Character, plus time frame, plus environment, plus anatomy, plus severity equals a really good violence scene. He asked us several questions to think about. The one which stuck with me is this: How will the injury impact the victim’s self-image?
The next one was a stimulating and funny exercise where Robin Cook, Hallie Ephron, William Martin and Julia Spencer-Fleming took character names, crime possibilities and locations from various table groups and stated brainstorming aloud to come up with a victim, a crime, a sleuth and a location. Watching these four minds at work was really something and the results generated plenty of laughter.
The final workshop might have made me really ill had it not been done in context. Lieutenant Brian Thiem, a retired Oakland, CA homicide detective and author walked us through some pretty gory crime scenes, juxtaposed with pictures of TV and movie cops. He gave us valuable information on the chain of command, what the differences would be in terms of city vs town vs rural crime scene procedure. What would happen when and how evidence is collected and handled. He was excellent.

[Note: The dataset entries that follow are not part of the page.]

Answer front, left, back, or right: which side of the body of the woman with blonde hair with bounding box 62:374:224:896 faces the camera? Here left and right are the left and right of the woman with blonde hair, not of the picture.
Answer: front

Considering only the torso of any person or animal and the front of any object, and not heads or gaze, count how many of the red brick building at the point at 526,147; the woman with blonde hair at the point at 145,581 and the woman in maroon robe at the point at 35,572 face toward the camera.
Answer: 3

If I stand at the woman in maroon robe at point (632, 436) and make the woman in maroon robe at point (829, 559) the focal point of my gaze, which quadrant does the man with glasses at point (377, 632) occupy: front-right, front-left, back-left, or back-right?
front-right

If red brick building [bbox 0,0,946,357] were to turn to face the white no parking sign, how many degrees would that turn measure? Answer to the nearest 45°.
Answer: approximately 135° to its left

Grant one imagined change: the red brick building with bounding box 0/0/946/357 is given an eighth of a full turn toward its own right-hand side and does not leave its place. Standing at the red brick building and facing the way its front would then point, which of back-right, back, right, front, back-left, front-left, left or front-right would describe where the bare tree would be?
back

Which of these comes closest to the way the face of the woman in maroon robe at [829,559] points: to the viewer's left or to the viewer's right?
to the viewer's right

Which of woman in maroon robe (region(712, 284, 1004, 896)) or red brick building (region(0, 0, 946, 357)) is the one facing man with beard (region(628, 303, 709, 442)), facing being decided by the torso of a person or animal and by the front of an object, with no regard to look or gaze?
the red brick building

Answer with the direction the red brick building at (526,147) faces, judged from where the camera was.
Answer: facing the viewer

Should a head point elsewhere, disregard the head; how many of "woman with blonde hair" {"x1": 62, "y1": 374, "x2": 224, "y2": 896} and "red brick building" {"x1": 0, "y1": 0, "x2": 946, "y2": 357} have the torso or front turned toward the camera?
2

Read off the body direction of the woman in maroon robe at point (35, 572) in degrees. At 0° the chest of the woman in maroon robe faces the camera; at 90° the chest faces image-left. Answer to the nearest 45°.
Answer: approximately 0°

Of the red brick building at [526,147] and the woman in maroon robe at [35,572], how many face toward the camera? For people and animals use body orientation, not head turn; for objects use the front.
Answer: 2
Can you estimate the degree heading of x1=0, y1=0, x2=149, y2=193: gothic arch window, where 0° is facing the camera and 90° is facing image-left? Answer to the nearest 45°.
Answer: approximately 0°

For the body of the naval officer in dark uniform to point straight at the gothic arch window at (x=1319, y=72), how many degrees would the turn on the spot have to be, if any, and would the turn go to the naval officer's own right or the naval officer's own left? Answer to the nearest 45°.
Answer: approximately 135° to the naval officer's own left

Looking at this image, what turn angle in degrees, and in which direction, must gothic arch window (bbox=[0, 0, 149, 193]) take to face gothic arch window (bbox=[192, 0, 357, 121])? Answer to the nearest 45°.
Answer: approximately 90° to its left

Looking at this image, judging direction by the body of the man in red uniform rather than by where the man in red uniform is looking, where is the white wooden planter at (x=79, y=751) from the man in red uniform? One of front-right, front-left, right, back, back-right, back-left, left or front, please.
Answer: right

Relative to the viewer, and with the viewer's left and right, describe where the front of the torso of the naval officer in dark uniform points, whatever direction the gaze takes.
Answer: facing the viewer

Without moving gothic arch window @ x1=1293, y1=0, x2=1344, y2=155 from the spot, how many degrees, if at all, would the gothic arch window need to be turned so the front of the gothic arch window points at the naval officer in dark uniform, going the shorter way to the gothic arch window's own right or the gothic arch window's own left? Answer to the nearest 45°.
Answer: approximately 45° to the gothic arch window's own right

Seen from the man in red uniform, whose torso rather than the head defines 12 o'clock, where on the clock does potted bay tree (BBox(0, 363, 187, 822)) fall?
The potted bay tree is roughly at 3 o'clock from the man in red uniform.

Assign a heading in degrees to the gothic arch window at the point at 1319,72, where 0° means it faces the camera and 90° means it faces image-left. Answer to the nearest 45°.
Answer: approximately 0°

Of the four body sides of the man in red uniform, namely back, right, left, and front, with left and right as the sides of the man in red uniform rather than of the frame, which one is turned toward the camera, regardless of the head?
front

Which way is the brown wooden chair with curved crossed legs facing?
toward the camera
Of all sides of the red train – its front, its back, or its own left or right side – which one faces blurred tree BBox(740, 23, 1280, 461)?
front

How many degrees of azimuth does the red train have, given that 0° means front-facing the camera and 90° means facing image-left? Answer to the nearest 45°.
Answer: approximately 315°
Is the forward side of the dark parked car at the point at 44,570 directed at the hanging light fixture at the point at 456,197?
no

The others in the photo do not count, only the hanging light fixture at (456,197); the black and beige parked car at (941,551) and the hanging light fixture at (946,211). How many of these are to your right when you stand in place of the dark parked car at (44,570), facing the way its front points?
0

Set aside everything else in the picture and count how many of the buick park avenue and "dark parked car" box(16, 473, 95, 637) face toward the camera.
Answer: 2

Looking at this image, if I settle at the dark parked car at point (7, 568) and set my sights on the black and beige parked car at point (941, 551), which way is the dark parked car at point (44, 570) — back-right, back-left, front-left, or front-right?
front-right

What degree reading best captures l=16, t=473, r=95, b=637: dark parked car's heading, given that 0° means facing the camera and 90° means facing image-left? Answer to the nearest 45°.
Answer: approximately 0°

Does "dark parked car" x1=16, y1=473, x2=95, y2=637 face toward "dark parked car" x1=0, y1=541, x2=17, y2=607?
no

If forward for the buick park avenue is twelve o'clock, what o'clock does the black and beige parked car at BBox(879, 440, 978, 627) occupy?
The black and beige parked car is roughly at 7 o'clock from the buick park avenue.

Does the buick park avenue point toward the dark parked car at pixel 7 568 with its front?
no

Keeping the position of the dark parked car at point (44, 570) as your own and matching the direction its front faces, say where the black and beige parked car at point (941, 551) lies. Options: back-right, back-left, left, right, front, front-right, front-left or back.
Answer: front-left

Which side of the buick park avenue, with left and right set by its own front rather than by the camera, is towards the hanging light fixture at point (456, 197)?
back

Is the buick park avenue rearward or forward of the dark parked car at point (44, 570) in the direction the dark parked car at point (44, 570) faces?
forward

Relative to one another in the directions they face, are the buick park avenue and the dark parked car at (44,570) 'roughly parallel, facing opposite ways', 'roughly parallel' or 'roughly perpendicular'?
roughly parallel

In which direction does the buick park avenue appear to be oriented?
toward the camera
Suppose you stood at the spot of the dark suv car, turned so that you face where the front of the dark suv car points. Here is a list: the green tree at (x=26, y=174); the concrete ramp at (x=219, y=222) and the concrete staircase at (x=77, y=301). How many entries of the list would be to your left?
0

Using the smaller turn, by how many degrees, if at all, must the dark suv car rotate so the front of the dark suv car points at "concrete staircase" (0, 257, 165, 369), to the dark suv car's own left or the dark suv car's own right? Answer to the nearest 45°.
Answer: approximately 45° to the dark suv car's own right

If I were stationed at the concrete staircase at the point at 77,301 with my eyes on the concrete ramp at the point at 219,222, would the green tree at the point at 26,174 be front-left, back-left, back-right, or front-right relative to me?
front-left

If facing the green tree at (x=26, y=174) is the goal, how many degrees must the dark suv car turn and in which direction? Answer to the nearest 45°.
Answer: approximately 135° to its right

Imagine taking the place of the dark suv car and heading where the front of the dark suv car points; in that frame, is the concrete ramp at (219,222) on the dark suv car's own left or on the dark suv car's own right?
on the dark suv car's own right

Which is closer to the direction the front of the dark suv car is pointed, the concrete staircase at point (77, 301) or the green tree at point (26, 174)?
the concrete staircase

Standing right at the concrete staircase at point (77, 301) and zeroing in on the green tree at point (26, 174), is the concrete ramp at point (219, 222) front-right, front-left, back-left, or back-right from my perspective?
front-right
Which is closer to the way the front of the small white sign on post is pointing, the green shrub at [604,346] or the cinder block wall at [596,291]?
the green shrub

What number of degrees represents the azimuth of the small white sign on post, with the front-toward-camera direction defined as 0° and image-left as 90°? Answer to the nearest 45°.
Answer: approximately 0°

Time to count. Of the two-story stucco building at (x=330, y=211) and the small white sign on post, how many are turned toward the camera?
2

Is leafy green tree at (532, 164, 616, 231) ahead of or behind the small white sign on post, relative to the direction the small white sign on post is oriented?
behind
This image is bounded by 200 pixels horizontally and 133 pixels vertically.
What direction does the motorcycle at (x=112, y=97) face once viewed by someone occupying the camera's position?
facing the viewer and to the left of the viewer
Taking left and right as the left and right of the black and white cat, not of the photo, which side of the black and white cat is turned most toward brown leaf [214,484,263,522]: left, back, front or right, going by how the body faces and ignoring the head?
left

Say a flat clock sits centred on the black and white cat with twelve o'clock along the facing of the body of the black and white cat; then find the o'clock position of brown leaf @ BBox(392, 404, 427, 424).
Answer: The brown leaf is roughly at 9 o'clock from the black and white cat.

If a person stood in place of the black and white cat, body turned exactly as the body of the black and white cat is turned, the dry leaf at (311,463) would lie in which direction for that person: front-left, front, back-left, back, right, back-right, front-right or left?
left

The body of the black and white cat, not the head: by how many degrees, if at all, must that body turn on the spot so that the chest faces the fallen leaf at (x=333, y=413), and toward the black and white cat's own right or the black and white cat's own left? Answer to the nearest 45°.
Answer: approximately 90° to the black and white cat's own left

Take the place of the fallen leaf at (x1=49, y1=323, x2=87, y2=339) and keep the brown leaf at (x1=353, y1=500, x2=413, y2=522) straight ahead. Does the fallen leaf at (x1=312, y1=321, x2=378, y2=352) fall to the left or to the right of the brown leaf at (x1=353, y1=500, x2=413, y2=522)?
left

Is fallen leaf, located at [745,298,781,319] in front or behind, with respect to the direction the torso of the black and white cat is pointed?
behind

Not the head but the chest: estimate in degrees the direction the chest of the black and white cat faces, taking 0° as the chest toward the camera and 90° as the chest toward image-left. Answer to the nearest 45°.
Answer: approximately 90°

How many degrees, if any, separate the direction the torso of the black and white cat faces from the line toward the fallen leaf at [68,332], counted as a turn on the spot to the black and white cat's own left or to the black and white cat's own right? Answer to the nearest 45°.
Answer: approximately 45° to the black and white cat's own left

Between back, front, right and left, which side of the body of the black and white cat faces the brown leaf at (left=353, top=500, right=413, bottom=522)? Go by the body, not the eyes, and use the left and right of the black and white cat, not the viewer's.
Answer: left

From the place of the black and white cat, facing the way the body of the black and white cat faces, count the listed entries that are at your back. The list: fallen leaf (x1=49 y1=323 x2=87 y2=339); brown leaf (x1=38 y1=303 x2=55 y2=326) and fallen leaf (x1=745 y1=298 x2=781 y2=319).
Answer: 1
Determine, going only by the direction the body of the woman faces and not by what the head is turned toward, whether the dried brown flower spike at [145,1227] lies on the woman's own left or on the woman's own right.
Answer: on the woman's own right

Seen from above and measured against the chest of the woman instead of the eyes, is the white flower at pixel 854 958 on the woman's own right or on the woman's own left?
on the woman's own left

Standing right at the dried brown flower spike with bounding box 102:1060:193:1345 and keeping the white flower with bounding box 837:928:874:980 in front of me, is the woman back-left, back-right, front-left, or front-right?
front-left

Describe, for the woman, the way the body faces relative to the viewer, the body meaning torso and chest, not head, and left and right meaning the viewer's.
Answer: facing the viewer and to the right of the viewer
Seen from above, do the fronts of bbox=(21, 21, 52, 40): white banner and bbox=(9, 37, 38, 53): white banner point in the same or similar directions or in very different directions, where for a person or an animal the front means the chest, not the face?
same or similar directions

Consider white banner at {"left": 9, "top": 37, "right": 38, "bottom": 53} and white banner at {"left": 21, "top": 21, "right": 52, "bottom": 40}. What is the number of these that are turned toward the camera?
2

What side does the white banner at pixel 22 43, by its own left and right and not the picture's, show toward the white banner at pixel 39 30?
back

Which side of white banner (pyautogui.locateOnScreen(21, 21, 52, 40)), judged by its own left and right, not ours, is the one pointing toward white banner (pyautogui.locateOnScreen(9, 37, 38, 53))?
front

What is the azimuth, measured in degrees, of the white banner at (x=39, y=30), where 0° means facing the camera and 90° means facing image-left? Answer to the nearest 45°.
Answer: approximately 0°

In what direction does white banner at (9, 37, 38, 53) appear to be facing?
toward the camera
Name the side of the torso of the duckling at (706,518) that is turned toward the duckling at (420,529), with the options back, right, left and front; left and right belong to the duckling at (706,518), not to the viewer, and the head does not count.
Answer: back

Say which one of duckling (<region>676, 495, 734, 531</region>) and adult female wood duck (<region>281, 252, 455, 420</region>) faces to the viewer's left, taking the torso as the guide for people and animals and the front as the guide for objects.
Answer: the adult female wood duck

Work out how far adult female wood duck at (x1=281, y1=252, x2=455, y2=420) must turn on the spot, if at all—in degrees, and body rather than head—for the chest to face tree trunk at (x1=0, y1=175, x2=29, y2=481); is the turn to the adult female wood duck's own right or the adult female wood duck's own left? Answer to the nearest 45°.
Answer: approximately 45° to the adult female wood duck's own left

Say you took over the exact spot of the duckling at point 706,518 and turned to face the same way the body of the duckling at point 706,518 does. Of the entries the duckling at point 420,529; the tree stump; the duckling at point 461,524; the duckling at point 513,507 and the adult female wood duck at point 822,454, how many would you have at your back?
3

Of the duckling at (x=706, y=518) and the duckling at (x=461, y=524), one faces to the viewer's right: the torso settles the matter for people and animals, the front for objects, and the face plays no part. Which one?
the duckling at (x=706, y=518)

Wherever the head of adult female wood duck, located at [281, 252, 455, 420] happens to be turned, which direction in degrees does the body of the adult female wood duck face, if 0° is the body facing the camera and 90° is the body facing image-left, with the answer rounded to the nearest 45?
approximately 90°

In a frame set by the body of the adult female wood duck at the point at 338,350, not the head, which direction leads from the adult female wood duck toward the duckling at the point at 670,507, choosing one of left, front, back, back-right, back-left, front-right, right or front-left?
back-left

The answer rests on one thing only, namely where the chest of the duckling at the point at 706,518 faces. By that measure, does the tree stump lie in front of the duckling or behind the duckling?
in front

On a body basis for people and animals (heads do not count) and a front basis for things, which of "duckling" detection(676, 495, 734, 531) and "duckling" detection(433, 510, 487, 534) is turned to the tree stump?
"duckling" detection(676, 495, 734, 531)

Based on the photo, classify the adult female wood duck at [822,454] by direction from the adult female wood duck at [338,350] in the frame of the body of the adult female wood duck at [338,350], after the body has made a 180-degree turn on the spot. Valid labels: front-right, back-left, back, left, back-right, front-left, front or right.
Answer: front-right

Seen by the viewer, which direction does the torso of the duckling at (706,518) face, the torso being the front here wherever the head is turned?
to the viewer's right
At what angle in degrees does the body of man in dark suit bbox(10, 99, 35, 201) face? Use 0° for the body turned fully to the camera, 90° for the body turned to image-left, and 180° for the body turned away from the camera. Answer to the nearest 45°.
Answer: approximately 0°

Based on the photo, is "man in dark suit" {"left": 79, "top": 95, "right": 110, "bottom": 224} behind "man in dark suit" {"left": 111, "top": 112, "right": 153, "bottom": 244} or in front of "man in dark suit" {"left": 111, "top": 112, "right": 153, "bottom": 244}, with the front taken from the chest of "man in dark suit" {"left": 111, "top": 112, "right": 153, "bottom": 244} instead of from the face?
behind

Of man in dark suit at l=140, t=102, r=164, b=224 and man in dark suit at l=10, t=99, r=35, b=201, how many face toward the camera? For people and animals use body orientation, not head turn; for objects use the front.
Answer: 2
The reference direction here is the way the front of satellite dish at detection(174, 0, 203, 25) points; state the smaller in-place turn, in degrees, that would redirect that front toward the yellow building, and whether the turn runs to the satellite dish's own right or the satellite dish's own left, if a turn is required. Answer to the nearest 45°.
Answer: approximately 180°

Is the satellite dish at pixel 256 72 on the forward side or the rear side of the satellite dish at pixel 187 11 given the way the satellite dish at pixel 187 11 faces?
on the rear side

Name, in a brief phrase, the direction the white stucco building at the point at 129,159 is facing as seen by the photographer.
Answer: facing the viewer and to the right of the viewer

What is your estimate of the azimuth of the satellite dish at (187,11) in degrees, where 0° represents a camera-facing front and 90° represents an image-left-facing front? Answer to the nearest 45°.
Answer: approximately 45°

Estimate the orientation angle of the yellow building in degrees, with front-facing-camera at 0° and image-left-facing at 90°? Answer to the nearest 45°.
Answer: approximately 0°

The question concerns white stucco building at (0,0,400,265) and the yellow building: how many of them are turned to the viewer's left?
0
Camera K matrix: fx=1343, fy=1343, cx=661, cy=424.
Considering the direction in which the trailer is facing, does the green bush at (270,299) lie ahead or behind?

I came home wowed, excited and slightly terrified. Not only do I have an exciting possibility ahead of me in terms of an existing manuscript, I have the concept for a juvenile mystery set in Maine with a rough outline of my protagonist, some of the supporting characters and the crime. Anyone reading this who has been on the fence about going to the Crime Bake should be sure they trash their doubting persona next year and go. I didn’t meet a single person who wasn’t fun, interesting and willing to listen.